Each entry must be copied exactly, without omission.

(Data for review)

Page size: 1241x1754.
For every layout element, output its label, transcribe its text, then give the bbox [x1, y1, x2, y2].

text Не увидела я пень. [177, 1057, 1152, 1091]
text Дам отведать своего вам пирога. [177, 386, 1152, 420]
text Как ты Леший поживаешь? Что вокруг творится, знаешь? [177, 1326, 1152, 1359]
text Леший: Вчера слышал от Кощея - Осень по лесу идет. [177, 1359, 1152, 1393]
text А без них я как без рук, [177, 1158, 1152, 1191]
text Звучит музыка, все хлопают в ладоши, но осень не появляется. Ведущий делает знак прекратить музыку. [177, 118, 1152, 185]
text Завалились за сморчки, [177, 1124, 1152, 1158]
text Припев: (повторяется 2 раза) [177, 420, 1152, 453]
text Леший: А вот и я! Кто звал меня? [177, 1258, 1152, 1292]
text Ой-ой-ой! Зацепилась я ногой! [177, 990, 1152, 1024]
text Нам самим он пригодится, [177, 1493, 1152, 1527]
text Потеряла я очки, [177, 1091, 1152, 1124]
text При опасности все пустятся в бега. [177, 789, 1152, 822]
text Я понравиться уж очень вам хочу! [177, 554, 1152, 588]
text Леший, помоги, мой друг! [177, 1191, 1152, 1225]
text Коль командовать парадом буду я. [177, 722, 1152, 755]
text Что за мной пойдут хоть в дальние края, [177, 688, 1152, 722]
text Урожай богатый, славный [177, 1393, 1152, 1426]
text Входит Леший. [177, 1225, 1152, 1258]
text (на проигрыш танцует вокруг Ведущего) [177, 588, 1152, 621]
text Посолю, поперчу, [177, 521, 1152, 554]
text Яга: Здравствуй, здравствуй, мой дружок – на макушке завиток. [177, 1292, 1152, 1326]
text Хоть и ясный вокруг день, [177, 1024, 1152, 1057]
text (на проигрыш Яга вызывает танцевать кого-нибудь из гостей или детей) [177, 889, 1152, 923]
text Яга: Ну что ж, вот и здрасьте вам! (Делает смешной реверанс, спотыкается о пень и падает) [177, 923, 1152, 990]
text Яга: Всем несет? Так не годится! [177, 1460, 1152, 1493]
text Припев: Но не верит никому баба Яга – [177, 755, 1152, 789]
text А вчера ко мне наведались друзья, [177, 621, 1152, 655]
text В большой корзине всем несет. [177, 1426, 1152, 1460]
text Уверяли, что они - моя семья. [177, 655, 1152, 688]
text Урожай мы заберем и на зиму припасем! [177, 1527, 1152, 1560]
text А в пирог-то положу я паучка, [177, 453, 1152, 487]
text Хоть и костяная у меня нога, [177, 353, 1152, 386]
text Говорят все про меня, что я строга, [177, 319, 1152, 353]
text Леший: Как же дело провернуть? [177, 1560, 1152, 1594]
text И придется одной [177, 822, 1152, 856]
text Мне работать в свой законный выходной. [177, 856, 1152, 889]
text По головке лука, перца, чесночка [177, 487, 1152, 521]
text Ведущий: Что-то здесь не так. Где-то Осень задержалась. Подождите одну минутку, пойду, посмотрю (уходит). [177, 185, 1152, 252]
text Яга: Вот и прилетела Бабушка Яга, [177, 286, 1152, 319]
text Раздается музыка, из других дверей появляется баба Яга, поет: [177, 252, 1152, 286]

(End Data for review)

### Output:
Page size: 1241x1754.
For every layout element, output its label, transcribe its text, then give the bbox [x1, y1, x2, y2].

text Не увидела я пень. [177, 1057, 1152, 1091]
text Дам отведать своего вам пирога. [177, 386, 1152, 420]
text Как ты Леший поживаешь? Что вокруг творится, знаешь? [177, 1326, 1152, 1359]
text Леший: Вчера слышал от Кощея - Осень по лесу идет. [177, 1359, 1152, 1393]
text А без них я как без рук, [177, 1158, 1152, 1191]
text Звучит музыка, все хлопают в ладоши, но осень не появляется. Ведущий делает знак прекратить музыку. [177, 118, 1152, 185]
text Завалились за сморчки, [177, 1124, 1152, 1158]
text Припев: (повторяется 2 раза) [177, 420, 1152, 453]
text Леший: А вот и я! Кто звал меня? [177, 1258, 1152, 1292]
text Ой-ой-ой! Зацепилась я ногой! [177, 990, 1152, 1024]
text Нам самим он пригодится, [177, 1493, 1152, 1527]
text Потеряла я очки, [177, 1091, 1152, 1124]
text При опасности все пустятся в бега. [177, 789, 1152, 822]
text Я понравиться уж очень вам хочу! [177, 554, 1152, 588]
text Леший, помоги, мой друг! [177, 1191, 1152, 1225]
text Коль командовать парадом буду я. [177, 722, 1152, 755]
text Что за мной пойдут хоть в дальние края, [177, 688, 1152, 722]
text Урожай богатый, славный [177, 1393, 1152, 1426]
text Входит Леший. [177, 1225, 1152, 1258]
text (на проигрыш танцует вокруг Ведущего) [177, 588, 1152, 621]
text Посолю, поперчу, [177, 521, 1152, 554]
text Яга: Здравствуй, здравствуй, мой дружок – на макушке завиток. [177, 1292, 1152, 1326]
text Хоть и ясный вокруг день, [177, 1024, 1152, 1057]
text (на проигрыш Яга вызывает танцевать кого-нибудь из гостей или детей) [177, 889, 1152, 923]
text Яга: Ну что ж, вот и здрасьте вам! (Делает смешной реверанс, спотыкается о пень и падает) [177, 923, 1152, 990]
text Яга: Всем несет? Так не годится! [177, 1460, 1152, 1493]
text Припев: Но не верит никому баба Яга – [177, 755, 1152, 789]
text А вчера ко мне наведались друзья, [177, 621, 1152, 655]
text В большой корзине всем несет. [177, 1426, 1152, 1460]
text Уверяли, что они - моя семья. [177, 655, 1152, 688]
text Урожай мы заберем и на зиму припасем! [177, 1527, 1152, 1560]
text А в пирог-то положу я паучка, [177, 453, 1152, 487]
text Хоть и костяная у меня нога, [177, 353, 1152, 386]
text Говорят все про меня, что я строга, [177, 319, 1152, 353]
text Леший: Как же дело провернуть? [177, 1560, 1152, 1594]
text И придется одной [177, 822, 1152, 856]
text Мне работать в свой законный выходной. [177, 856, 1152, 889]
text По головке лука, перца, чесночка [177, 487, 1152, 521]
text Ведущий: Что-то здесь не так. Где-то Осень задержалась. Подождите одну минутку, пойду, посмотрю (уходит). [177, 185, 1152, 252]
text Яга: Вот и прилетела Бабушка Яга, [177, 286, 1152, 319]
text Раздается музыка, из других дверей появляется баба Яга, поет: [177, 252, 1152, 286]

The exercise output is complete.